Date: Friday 10 September 2010
Time: 11:30 - 12:30
Location: Auditorium, Beaton Road Fotheringay Centre
Christopher J. Carman (Ph.D., University of Houston) is the John Anderson Senior Research Lecturer in politics at the University of Strathclyde.
He previously taught at Glasgow, Pittsburgh and Rice Universities. His research specializes in the behavioral and institutional aspects of political representation.
He is a co-author of the forthcoming books Of Conscience and Constituents: Religiosity and the Political Psychology of Representation in America (2011) with David Barker and Elections and Voters in Britain (2011), with David Denver and Robert Johns. He has also published a variety of articles on American, British and Scottish politics as well as conducted evaluations of the Scotland's Public Petitions System for the Scottish Parliament.
The son of a Headmaster, James Maxton was a pupil at Hutchesons' Grammar School from 1898-1901.
He was a Scholarship pupil, who performed well academically and also in the swimming pool, winning two swimming medals during his time at the School.
Maxton left Hutchesons' to become a pupil teacher and subsequently went to the University of Glasgow where he took his degree. He then worked as a school teacher until he was elected Labour MP for Glasgow (Bridgeton) in 1922.

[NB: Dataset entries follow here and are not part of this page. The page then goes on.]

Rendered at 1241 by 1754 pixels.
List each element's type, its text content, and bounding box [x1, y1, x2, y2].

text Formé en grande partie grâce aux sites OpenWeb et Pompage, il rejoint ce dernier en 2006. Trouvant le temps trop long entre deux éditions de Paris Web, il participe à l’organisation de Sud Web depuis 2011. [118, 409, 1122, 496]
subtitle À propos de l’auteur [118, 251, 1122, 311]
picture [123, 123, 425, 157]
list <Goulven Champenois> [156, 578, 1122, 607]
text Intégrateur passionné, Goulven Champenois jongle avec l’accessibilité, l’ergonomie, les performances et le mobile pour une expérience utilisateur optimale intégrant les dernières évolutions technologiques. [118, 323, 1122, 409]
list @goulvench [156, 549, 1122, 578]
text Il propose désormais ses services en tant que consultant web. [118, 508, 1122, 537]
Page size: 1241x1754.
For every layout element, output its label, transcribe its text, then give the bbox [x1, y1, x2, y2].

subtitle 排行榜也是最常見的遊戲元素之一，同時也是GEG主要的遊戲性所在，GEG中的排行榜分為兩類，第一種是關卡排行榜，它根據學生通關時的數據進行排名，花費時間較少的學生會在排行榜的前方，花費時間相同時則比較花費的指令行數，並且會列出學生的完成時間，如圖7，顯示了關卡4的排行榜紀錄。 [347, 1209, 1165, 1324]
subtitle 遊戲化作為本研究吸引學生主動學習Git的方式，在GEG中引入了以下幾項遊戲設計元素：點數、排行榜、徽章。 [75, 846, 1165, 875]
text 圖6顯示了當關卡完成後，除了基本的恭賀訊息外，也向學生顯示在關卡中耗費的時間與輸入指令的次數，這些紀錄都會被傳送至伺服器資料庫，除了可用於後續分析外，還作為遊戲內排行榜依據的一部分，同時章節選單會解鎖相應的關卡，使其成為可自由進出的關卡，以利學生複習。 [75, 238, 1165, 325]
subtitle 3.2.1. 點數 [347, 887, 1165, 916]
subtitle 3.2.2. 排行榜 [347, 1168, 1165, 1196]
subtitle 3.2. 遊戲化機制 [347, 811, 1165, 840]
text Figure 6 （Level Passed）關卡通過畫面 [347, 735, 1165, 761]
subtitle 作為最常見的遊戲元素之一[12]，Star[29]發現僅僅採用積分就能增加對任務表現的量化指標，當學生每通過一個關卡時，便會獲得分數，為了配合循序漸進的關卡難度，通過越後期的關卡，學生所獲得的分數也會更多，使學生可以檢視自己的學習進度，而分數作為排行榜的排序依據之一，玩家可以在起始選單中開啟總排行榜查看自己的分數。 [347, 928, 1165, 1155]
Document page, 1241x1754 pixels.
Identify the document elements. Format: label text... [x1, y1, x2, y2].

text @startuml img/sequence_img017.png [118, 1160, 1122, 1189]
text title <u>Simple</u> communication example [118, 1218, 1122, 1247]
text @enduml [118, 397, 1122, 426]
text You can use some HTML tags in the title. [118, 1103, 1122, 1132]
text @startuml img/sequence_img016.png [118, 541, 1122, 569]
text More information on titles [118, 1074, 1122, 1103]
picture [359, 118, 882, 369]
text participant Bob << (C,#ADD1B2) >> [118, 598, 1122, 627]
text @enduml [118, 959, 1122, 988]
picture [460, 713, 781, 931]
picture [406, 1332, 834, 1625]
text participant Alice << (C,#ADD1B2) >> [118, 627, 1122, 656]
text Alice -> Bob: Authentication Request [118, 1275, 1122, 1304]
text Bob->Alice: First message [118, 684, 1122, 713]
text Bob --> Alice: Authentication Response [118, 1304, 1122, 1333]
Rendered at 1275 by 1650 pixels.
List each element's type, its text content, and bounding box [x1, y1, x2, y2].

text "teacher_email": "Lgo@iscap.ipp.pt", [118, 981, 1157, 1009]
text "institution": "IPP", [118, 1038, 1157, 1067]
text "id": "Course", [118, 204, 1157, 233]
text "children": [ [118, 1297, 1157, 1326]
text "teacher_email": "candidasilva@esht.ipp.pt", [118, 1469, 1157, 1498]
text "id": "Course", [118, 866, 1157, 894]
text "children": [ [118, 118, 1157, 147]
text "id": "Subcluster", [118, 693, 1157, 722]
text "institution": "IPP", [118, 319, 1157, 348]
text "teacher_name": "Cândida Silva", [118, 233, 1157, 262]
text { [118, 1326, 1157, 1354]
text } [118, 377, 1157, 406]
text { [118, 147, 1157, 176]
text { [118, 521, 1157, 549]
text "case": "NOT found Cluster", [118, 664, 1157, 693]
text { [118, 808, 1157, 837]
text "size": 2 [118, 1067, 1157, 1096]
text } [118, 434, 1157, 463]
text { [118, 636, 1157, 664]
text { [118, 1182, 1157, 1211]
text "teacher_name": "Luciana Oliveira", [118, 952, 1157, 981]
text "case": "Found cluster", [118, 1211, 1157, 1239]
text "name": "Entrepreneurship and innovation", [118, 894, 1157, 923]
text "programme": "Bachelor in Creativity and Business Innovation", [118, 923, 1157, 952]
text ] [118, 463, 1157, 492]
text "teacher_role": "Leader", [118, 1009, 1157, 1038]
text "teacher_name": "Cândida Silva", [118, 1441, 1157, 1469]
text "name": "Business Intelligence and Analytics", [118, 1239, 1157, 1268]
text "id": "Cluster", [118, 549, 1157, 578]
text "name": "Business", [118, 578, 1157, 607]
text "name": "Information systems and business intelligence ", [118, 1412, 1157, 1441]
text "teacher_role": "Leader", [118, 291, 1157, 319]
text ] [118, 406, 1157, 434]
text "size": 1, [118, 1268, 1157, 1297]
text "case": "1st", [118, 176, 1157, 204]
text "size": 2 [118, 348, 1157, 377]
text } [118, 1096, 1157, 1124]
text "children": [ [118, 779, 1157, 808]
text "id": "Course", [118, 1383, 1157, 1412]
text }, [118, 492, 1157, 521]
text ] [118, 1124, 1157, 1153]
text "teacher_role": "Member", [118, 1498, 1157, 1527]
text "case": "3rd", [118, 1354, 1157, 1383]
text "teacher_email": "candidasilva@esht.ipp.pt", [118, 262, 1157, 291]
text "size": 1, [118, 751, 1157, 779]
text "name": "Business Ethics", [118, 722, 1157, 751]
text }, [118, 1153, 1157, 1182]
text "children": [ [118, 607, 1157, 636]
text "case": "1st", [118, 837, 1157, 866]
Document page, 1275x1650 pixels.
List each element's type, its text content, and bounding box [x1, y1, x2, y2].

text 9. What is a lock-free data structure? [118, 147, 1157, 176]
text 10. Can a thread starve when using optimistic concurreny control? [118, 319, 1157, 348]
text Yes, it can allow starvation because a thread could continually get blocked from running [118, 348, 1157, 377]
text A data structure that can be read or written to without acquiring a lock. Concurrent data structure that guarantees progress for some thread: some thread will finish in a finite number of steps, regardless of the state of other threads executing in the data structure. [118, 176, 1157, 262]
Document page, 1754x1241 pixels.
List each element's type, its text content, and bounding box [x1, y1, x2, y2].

Having joined the Independent Labour Party in 1904, he became its Chairman in 1926.
In Maxton's funeral in 1946, the oration was delivered by the conductor of the Orpheus Choir, Sir Hugh Roberton (himself the parent of three Hutchesons' "Old Boys" - hence our Roberton Music School - and a lifelong friend of Maxton) and thousands of Glaswegians lined the route to the service which was held in Maryhill Crematorium.